EXERCISE PROMPT ▸
When you retype the data, keep every line exactly as it appears.

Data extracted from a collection
-.-.-

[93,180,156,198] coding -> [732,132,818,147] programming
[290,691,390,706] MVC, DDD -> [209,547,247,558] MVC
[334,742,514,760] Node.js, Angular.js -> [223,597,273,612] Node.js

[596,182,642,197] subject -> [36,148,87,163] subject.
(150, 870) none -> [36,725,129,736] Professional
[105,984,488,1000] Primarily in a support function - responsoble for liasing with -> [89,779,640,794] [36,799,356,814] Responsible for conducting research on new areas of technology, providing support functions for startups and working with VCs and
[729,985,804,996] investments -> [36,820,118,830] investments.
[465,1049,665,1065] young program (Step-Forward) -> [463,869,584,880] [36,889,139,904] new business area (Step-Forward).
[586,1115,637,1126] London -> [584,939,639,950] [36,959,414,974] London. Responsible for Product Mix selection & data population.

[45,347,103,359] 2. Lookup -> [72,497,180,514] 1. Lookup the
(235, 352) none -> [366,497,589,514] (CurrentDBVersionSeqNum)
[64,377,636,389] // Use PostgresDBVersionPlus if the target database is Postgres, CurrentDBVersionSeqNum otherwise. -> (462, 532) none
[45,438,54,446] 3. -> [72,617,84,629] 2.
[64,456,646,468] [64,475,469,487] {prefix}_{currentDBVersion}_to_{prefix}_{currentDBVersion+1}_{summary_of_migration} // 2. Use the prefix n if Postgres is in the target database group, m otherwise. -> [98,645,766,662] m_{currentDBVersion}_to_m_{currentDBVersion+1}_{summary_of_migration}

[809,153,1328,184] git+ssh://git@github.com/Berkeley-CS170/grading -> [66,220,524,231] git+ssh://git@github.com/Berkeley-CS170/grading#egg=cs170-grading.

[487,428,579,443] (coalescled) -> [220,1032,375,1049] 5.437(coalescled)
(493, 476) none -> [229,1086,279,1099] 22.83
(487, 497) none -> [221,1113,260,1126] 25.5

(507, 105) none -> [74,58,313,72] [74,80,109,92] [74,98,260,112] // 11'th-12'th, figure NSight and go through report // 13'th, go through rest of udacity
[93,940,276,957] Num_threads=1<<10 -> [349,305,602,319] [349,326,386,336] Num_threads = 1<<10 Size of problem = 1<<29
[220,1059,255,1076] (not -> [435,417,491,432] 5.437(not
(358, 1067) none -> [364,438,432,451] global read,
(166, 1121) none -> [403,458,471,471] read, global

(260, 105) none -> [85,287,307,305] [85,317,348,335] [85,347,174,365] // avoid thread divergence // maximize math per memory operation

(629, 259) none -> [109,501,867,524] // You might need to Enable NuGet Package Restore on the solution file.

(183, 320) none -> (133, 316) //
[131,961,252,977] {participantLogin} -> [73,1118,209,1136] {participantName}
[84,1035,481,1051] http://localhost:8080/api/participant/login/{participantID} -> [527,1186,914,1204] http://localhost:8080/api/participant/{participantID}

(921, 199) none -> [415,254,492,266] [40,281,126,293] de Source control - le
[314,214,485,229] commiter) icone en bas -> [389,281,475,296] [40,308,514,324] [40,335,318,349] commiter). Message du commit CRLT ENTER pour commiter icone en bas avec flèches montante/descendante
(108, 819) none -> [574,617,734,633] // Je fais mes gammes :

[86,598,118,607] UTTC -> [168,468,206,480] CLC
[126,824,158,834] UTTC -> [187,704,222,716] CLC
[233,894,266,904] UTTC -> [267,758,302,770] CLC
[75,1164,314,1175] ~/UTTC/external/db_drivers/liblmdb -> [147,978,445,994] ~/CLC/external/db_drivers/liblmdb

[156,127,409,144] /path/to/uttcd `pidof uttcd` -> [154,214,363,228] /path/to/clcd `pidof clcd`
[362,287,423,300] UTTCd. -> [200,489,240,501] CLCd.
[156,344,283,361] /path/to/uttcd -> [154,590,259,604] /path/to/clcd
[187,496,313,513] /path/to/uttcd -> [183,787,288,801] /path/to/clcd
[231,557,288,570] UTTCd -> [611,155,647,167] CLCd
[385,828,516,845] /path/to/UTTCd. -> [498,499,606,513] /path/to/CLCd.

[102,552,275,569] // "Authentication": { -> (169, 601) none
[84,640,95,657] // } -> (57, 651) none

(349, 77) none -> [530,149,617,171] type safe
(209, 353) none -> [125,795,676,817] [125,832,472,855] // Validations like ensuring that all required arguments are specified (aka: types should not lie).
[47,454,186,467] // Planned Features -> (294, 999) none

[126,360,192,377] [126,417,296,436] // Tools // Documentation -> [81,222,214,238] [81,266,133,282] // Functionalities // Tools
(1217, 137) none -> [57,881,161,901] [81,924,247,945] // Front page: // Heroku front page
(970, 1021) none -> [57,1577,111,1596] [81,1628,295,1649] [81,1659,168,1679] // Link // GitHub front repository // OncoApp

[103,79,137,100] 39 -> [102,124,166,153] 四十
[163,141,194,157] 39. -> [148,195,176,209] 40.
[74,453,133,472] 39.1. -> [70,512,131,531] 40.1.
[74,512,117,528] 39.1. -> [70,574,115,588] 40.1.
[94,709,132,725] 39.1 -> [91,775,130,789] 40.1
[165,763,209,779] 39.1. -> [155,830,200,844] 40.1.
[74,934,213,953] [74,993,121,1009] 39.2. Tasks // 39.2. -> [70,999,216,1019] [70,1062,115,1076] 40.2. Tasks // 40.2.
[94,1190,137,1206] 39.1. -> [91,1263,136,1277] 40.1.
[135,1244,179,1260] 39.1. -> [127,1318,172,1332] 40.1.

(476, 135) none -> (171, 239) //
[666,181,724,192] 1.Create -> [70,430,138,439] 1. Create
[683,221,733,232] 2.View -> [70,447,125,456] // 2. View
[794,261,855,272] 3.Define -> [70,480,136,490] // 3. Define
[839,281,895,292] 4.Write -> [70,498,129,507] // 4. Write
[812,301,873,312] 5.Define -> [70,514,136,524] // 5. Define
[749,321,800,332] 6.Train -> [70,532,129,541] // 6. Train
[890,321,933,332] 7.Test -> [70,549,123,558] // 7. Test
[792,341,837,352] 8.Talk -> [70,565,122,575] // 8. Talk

-.-.-

ANSWER BELOW ▸
[93,180,156,198] coding -> [732,132,818,147] programming
[290,691,390,706] MVC, DDD -> [209,547,247,558] MVC
[334,742,514,760] Node.js, Angular.js -> [223,597,273,612] Node.js

[596,182,642,197] subject -> [36,148,87,163] subject.
(150, 870) none -> [36,725,129,736] Professional
[105,984,488,1000] Primarily in a support function - responsoble for liasing with -> [89,779,640,794] [36,799,356,814] Responsible for conducting research on new areas of technology, providing support functions for startups and working with VCs and
[729,985,804,996] investments -> [36,820,118,830] investments.
[465,1049,665,1065] young program (Step-Forward) -> [463,869,584,880] [36,889,139,904] new business area (Step-Forward).
[586,1115,637,1126] London -> [584,939,639,950] [36,959,414,974] London. Responsible for Product Mix selection & data population.

[45,347,103,359] 2. Lookup -> [72,497,180,514] 1. Lookup the
(235, 352) none -> [366,497,589,514] (CurrentDBVersionSeqNum)
[64,377,636,389] // Use PostgresDBVersionPlus if the target database is Postgres, CurrentDBVersionSeqNum otherwise. -> (462, 532) none
[45,438,54,446] 3. -> [72,617,84,629] 2.
[64,456,646,468] [64,475,469,487] {prefix}_{currentDBVersion}_to_{prefix}_{currentDBVersion+1}_{summary_of_migration} // 2. Use the prefix n if Postgres is in the target database group, m otherwise. -> [98,645,766,662] m_{currentDBVersion}_to_m_{currentDBVersion+1}_{summary_of_migration}

[809,153,1328,184] git+ssh://git@github.com/Berkeley-CS170/grading -> [66,220,524,231] git+ssh://git@github.com/Berkeley-CS170/grading#egg=cs170-grading.

[487,428,579,443] (coalescled) -> [220,1032,375,1049] 5.437(coalescled)
(493, 476) none -> [229,1086,279,1099] 22.83
(487, 497) none -> [221,1113,260,1126] 25.5

(507, 105) none -> [74,58,313,72] [74,80,109,92] [74,98,260,112] // 11'th-12'th, figure NSight and go through report // 13'th, go through rest of udacity
[93,940,276,957] Num_threads=1<<10 -> [349,305,602,319] [349,326,386,336] Num_threads = 1<<10 Size of problem = 1<<29
[220,1059,255,1076] (not -> [435,417,491,432] 5.437(not
(358, 1067) none -> [364,438,432,451] global read,
(166, 1121) none -> [403,458,471,471] read, global

(260, 105) none -> [85,287,307,305] [85,317,348,335] [85,347,174,365] // avoid thread divergence // maximize math per memory operation

(629, 259) none -> [109,501,867,524] // You might need to Enable NuGet Package Restore on the solution file.

(183, 320) none -> (133, 316) //
[131,961,252,977] {participantLogin} -> [73,1118,209,1136] {participantName}
[84,1035,481,1051] http://localhost:8080/api/participant/login/{participantID} -> [527,1186,914,1204] http://localhost:8080/api/participant/{participantID}

(921, 199) none -> [415,254,492,266] [40,281,126,293] de Source control - le
[314,214,485,229] commiter) icone en bas -> [389,281,475,296] [40,308,514,324] [40,335,318,349] commiter). Message du commit CRLT ENTER pour commiter icone en bas avec flèches montante/descendante
(108, 819) none -> [574,617,734,633] // Je fais mes gammes :

[86,598,118,607] UTTC -> [168,468,206,480] CLC
[126,824,158,834] UTTC -> [187,704,222,716] CLC
[233,894,266,904] UTTC -> [267,758,302,770] CLC
[75,1164,314,1175] ~/UTTC/external/db_drivers/liblmdb -> [147,978,445,994] ~/CLC/external/db_drivers/liblmdb

[156,127,409,144] /path/to/uttcd `pidof uttcd` -> [154,214,363,228] /path/to/clcd `pidof clcd`
[362,287,423,300] UTTCd. -> [200,489,240,501] CLCd.
[156,344,283,361] /path/to/uttcd -> [154,590,259,604] /path/to/clcd
[187,496,313,513] /path/to/uttcd -> [183,787,288,801] /path/to/clcd
[231,557,288,570] UTTCd -> [611,155,647,167] CLCd
[385,828,516,845] /path/to/UTTCd. -> [498,499,606,513] /path/to/CLCd.

[102,552,275,569] // "Authentication": { -> (169, 601) none
[84,640,95,657] // } -> (57, 651) none

(349, 77) none -> [530,149,617,171] type safe
(209, 353) none -> [125,795,676,817] [125,832,472,855] // Validations like ensuring that all required arguments are specified (aka: types should not lie).
[47,454,186,467] // Planned Features -> (294, 999) none

[126,360,192,377] [126,417,296,436] // Tools // Documentation -> [81,222,214,238] [81,266,133,282] // Functionalities // Tools
(1217, 137) none -> [57,881,161,901] [81,924,247,945] // Front page: // Heroku front page
(970, 1021) none -> [57,1577,111,1596] [81,1628,295,1649] [81,1659,168,1679] // Link // GitHub front repository // OncoApp

[103,79,137,100] 39 -> [102,124,166,153] 四十
[163,141,194,157] 39. -> [148,195,176,209] 40.
[74,453,133,472] 39.1. -> [70,512,131,531] 40.1.
[74,512,117,528] 39.1. -> [70,574,115,588] 40.1.
[94,709,132,725] 39.1 -> [91,775,130,789] 40.1
[165,763,209,779] 39.1. -> [155,830,200,844] 40.1.
[74,934,213,953] [74,993,121,1009] 39.2. Tasks // 39.2. -> [70,999,216,1019] [70,1062,115,1076] 40.2. Tasks // 40.2.
[94,1190,137,1206] 39.1. -> [91,1263,136,1277] 40.1.
[135,1244,179,1260] 39.1. -> [127,1318,172,1332] 40.1.

(476, 135) none -> (171, 239) //
[666,181,724,192] 1.Create -> [70,430,138,439] 1. Create
[683,221,733,232] 2.View -> [70,447,125,456] // 2. View
[794,261,855,272] 3.Define -> [70,480,136,490] // 3. Define
[839,281,895,292] 4.Write -> [70,498,129,507] // 4. Write
[812,301,873,312] 5.Define -> [70,514,136,524] // 5. Define
[749,321,800,332] 6.Train -> [70,532,129,541] // 6. Train
[890,321,933,332] 7.Test -> [70,549,123,558] // 7. Test
[792,341,837,352] 8.Talk -> [70,565,122,575] // 8. Talk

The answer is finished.